Early on, he had explained the feverish Smoky Valley-Southeast of Saline football rivalry that heated the season’s first game for both schools. He suggested we present a large traveling trophy, engraved to the winner, and call it the “Bi-Valley Classic.” After all, he said, the schools were from the Gypsum and Smoky Valleys. Dan made it happen, and it was fun for a couple of years.
(The Vikings won the inaugural classic, the Trojans the second, but soon the teams’ schedules went sideways; a massive reorganization of teams and leagues sent their rivalry and trophy floating into the mists.)
Sports were Dan’s catnip. In 2002 he received press credentials for the U.S. Women’s Open at the renowned Prairie Dunes Country Club in Hutchinson. He was assigned space No.2, premier row, in an enormous press tent among hundreds of correspondents, and next to the throne for Sports Illustrated. Imagine the thrill. He was at the event every day with photographer Shanley Loffer. Dan’s “Open Diary,” a daily account of the experience (Julie Inkster won the tournament) was a classic.
Next year he was in Point Lookout, Mo., (south of Branson) to follow the Bethany Swedes into the championship game of the 2003 NAIA division II basketball tournament. (Bethany lost to Northwestern, Ia., 77-57.)
His work station at the paper was awash in memorabilia. Among them a wall rack of dozens of golf balls from prestigious locales; keepsakes from the Swedes, Vikings, Chiefs, Royals, Jayhawks; his prized ceramic miniatures of the great old baseball palaces including Ebbets Field, Fenway Park, the Polo Grounds, Comiskey Park, old Yankee Stadium…
His presence at the annual KCAC football writers’ meeting prompted both humor and irritation; during the group’s official pre-season poll, Dan always cast a first-place vote – the only one, at times – for the Swedes, and no matter the prevailing reality.
Eventually he moved into reporting local government with a sports writer’s attention, but without the dot-matrix computer paper. “I miss Dan,” Gary Shogren, Lindsborg’s director of development, said not long ago. “He was at every meeting – the early committees, the evening council sessions.” He was a regular at school board meetings. In election years he arranged the arrival of early local results and updates from the county clerk.
◆ ◆ ◆ ◆ ◆
## [ASSIGNMENT A]
List every person the passage about Dan names.
## [ASSIGNMENT B]
According to the passage about Dan, by what score did Bethany lose the 2003 championship game?
## [ASSIGNMENT C]
From the passage about Dan, retype the wording starting with "Sports were Dan’s" and going on through "Northwestern, Ia., 77-57.)".
The data after this point stands apart from the passage about Dan.
◆ ◆ ◆ ◆ ◆
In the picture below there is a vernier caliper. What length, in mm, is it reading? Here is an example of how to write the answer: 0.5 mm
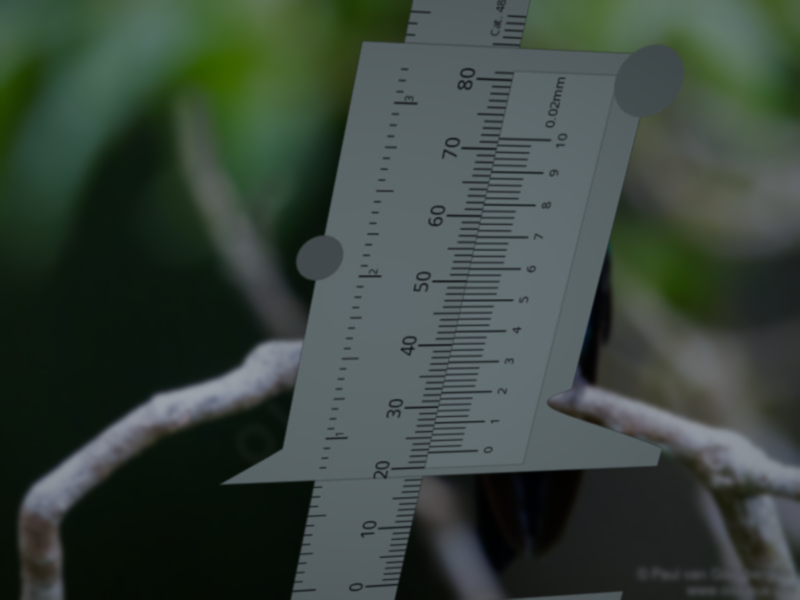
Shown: 22.5 mm
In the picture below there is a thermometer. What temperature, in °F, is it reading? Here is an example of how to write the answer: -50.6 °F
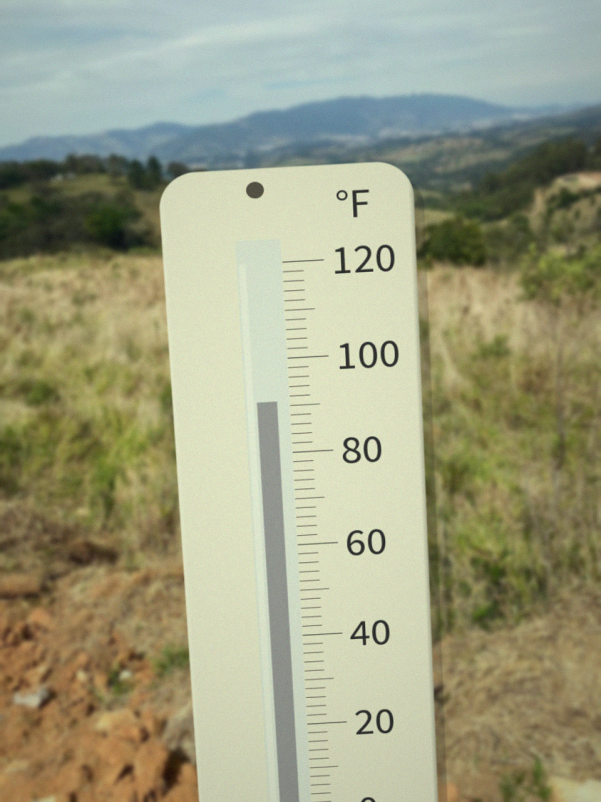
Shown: 91 °F
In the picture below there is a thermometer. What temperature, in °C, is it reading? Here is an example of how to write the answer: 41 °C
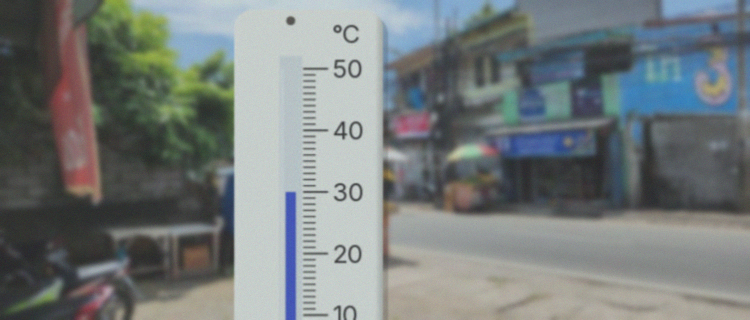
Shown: 30 °C
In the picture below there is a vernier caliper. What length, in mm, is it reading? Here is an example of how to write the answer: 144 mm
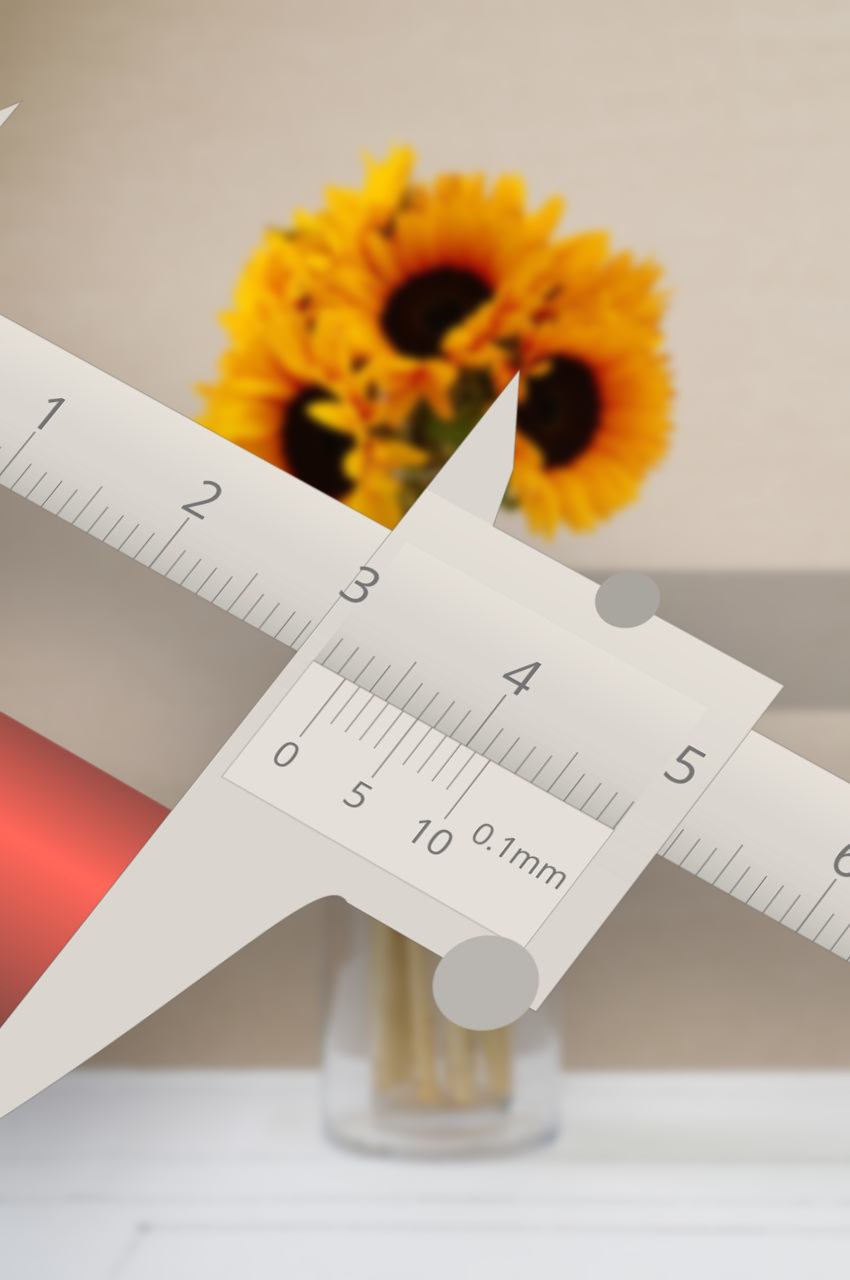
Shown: 32.5 mm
◆ ◆ ◆ ◆ ◆
## [ANSWER A]
Dan, Shanley Loffer, Julie Inkster, Gary Shogren

## [ANSWER B]
Bethany lost to Northwestern, Ia., 77-57.

## [ANSWER C]
Sports were Dan’s catnip. In 2002 he received press credentials for the U.S. Women’s Open at the renowned Prairie Dunes Country Club in Hutchinson. He was assigned space No.2, premier row, in an enormous press tent among hundreds of correspondents, and next to the throne for Sports Illustrated. Imagine the thrill. He was at the event every day with photographer Shanley Loffer. Dan’s “Open Diary,” a daily account of the experience (Julie Inkster won the tournament) was a classic.
Next year he was in Point Lookout, Mo., (south of Branson) to follow the Bethany Swedes into the championship game of the 2003 NAIA division II basketball tournament. (Bethany lost to Northwestern, Ia., 77-57.)